Texto proporcionado ->
========
Explicado esto bastaría entonces aderezar un poco de mecánica ondulatoria –una que poquísimo tiene que ver con Schrodinger, Bohr, constantes de Planck, qubits, relaciones de incertidumbre y todas esas sistemáticas galimatías sino con una que de la forma más derivativamente pedestre, cognitivamente sesgada y baratamente ciencioficcionera intenta aprovechar las nebulosidades de la teorética oficial–, concretando la premisa residual con las propiedades superlúminicas de los imaginarios taquiones supuestamente capaces de desplazarse en el tiempo; con el entrelazamiento cuántico, la propiedad en la que dos o más partículas en los sistemas microscópicos se bilocan o mantienen estados correlativos a pesar de llegar a separarse espacialmente y también, hipotéticamente, cronológicamente; con la conjetura de cierta información errática transmitida mediante corrientes a nivel subatómico puede amplificarse a través de los microtubulos neuronales, y así tendríamos algunos ingredientes para fermentar una pseudo-explicación para justificar la existencia de condensaciones energéticas rompiendo el continuum lineal, repitiéndose y proyectándose ad absurdum a través de las curvaturas del tiempo.
========
Instrucciones ->
[a] En el texto sobre la pseudoexplicación cuántica del tiempo, ¿de qué se dice que son supuestamente capaces los imaginarios taquiones?
[b] Por favor, completa la parte siguiente del texto sobre la pseudoexplicación cuántica del tiempo, continuándolo desde donde se interrumpe.

Registros de datos ->
========
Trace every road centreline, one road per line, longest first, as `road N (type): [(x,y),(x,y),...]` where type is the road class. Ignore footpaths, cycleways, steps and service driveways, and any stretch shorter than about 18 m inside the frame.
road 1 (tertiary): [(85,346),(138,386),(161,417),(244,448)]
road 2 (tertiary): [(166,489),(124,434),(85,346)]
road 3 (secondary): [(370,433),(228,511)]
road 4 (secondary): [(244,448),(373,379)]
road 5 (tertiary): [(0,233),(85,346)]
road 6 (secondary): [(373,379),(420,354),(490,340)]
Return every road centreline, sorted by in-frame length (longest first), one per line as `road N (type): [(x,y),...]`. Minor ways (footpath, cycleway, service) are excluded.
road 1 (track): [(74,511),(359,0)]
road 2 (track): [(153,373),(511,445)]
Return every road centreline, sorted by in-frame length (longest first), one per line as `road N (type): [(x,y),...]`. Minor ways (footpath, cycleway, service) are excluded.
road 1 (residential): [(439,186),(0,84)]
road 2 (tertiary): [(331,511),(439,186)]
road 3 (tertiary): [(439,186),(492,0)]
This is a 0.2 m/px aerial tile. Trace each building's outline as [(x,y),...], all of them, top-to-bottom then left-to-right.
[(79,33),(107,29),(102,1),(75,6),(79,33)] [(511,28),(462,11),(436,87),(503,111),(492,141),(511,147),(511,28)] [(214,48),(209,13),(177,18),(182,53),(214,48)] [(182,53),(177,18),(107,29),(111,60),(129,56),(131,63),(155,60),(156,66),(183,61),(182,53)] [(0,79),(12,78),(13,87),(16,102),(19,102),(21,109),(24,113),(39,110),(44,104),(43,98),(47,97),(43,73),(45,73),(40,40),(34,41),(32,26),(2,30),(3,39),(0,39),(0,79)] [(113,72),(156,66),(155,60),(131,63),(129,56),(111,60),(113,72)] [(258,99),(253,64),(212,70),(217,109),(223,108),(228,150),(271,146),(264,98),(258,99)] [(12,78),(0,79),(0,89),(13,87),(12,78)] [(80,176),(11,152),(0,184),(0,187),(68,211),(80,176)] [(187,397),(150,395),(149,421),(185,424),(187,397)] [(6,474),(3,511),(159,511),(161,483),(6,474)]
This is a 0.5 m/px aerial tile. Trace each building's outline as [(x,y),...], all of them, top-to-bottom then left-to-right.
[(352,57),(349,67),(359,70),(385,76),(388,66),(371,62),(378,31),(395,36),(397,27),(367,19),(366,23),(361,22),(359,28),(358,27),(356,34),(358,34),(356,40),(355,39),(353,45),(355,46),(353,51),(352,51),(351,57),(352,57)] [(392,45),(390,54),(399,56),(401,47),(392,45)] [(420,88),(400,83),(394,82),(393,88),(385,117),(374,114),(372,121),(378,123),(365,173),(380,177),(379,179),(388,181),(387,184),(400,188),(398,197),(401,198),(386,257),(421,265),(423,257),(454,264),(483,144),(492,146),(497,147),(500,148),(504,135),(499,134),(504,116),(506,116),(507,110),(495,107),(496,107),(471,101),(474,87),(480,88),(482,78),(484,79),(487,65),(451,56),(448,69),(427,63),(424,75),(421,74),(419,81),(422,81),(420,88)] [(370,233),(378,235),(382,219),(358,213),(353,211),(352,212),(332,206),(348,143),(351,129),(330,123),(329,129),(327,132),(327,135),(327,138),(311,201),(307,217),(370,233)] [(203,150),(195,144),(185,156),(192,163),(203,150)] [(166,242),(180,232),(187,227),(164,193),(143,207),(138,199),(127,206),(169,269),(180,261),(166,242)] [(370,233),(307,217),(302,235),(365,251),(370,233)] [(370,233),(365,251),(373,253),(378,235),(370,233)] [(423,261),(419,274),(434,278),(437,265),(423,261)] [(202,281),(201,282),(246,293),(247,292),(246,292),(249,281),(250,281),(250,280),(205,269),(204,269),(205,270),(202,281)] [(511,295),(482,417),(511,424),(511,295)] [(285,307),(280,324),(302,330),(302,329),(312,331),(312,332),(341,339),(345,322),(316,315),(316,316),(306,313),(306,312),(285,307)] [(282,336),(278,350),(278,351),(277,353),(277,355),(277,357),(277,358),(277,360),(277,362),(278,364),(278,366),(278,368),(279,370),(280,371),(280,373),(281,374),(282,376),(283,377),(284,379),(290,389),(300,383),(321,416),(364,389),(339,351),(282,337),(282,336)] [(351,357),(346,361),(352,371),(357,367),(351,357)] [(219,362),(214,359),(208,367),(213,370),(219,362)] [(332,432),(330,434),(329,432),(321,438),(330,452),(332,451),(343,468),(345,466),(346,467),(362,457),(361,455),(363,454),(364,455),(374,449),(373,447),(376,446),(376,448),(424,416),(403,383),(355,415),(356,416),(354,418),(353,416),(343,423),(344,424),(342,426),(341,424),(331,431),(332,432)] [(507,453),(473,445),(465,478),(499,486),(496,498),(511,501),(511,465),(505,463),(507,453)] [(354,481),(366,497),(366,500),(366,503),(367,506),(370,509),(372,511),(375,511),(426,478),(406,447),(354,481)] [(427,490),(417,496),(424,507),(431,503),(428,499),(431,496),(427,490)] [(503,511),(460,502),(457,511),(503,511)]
========
Respuestas por tarea ->
[a] De desplazarse en el tiempo.

[b]
Alcanzado este punto podemos –ahora sí, finalmente– remitirnos al relato de Dickens. A caballo entre lo macabro, lo supersticioso y lo inquietantemente verosímil, construido bajo una elaborada atmosfera de lobreguez y desolación y caracterizada por esa suspensión argumental entre lo sobrenatural y lo psicológico tan cultivada y perfeccionada por Hoffmann, Gautier o Poe, toma lugar en un sombrío desmonte ferroviario, próximo a la entrada de un túnel de piedra, donde se sitúa una caseta de enclavamiento en la que labora el guardavías, un individuo de comportamiento –cuando menos– receloso y excitable a quien el narrador –un entrometido en busca de usanzas y confesiones, es decir: con espíritu de escritor– se aproxima, consiguiéndole una turbadora aseveración, la de que se encuentra acosado por una visión espectral que funge como heraldo de catástrofes que el personaje se descubre incapaz de evitar. La visión es la de un hombre que desesperadamente señala a las vías con una mano mientras con la otra se cubre el rostro, en un indiscutible gesto de espanto, gritando: “¡Hola, ahí abajo!”, expresión con la que se introduce el narrador inicialmente. Lo más contundente del asunto es que cada aparición –presuntamente tres, repartidas a lo largo de un año aproximadamente– antecede el acaecimiento de fatídicos accidentes ferroviales, el último de los cuales es la muerte del guardavías mismo. El descubrimiento final es el epítome de todos: La postura y las palabras de alarma que el maquinista articula durante el siniestro final consisten en la calca conductualmente exacta del espectro.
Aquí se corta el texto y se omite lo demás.